There is, obviously, a microphone included somewhere in there. It uses that to pulse to the beat of your tunes/podcast/video games — which makes this an interesting addition to a TV area. If you would like a little mood lighting to go with your Dolby Atmos audio, this… isn’t the best solution, but it’ll do until the Philips Hue and a compatible TV turn up.
It’s also possible to set up touch controls, on the tiles themselves. You’ll probably notice that each tile responds to touch. Well, this can be leveraged to turn the set on or off, assuming you don’t just automate the whole operation. It’s also possible to issue commands using touch controls. Or you could just use the controller, like a pleb. There is an amazing control method — the Nanoleaf Remote — but we didn’t have it for review. It’s… well, just look at it.
It wasn’t all sunshine and roses. There were some issues getting the Nanoleaf Elements — the wood-finished tiles — to pair as a separate set. If you’re looking to run two sets, you need two separate power cables and configurations — which we had. Even so, the app steadfastly refused to detect the Elements set. So we integrated it into the Shapes, just to fill out the numbers.
They’re not really supposed to be used together, however. Games don’t work, colours don’t show up the way they should, but at least we got to see how easy it is to combine two sets. Speaking of which…
The charge block for the Nanoleaf Shapes Hexagon kit supports a limited number of tiles. 21 tiles, at least at first. Each controller — the little cartouche dingus — supports up to 500 tiles, but you’ll have to string a whole load of power to your array if you decide to go that high. Also, that’ll cost you… R200,000, if you buy them in three-tile packs. So maybe we don’t plaster our whole house with these things.
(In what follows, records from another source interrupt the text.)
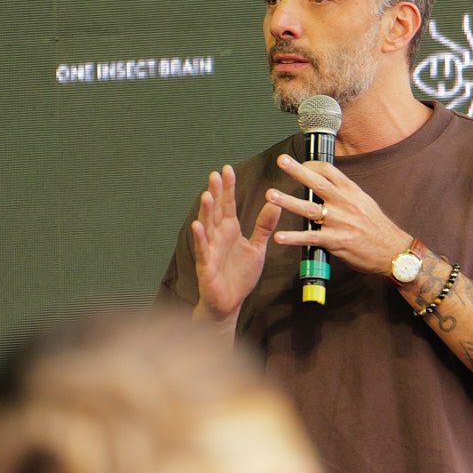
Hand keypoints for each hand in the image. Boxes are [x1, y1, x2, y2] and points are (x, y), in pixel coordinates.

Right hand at [190, 165, 280, 324]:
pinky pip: (202, 250)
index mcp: (229, 230)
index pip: (227, 204)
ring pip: (206, 227)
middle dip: (215, 193)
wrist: (230, 303)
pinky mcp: (206, 266)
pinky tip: (197, 226)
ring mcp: (210, 249)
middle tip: (215, 174)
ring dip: (205, 211)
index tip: (227, 169)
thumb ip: (264, 227)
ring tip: (206, 194)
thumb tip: (274, 203)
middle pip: (215, 211)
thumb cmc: (240, 276)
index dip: (227, 188)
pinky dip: (199, 238)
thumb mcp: (257, 249)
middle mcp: (217, 236)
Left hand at [267, 156, 409, 276]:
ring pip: (309, 209)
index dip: (311, 165)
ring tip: (271, 195)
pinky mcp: (336, 241)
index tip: (300, 164)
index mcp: (351, 191)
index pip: (329, 171)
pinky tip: (279, 237)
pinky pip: (311, 238)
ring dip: (288, 201)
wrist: (393, 251)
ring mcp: (339, 222)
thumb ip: (345, 194)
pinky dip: (294, 238)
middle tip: (281, 162)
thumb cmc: (377, 228)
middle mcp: (344, 204)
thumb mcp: (364, 202)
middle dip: (297, 171)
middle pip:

Nanoleaf Shapes Hexagon Starter Kit verdict
Look, we really, really like the Nanoleaf Shapes Hexagon. It’s an interesting setup in itself, with a range of imaginative applications. You can connect them to a smart home and control them using the app, voice, touch, or that optional remote. The software tweaks are easy to download (mostly), and it’s also possible to custom-create Scenes, if that’s your thing. But they’re also pretty expensive. A set of nine tiles, plus another nine, will cost a little under R10,000. And, with the Nanoleaf, the more the better. That can quickly become an expensive hobby. Still, if you’re looking at creating futuristic walls that throb and pulse as you talk (among other things), this is the way to go.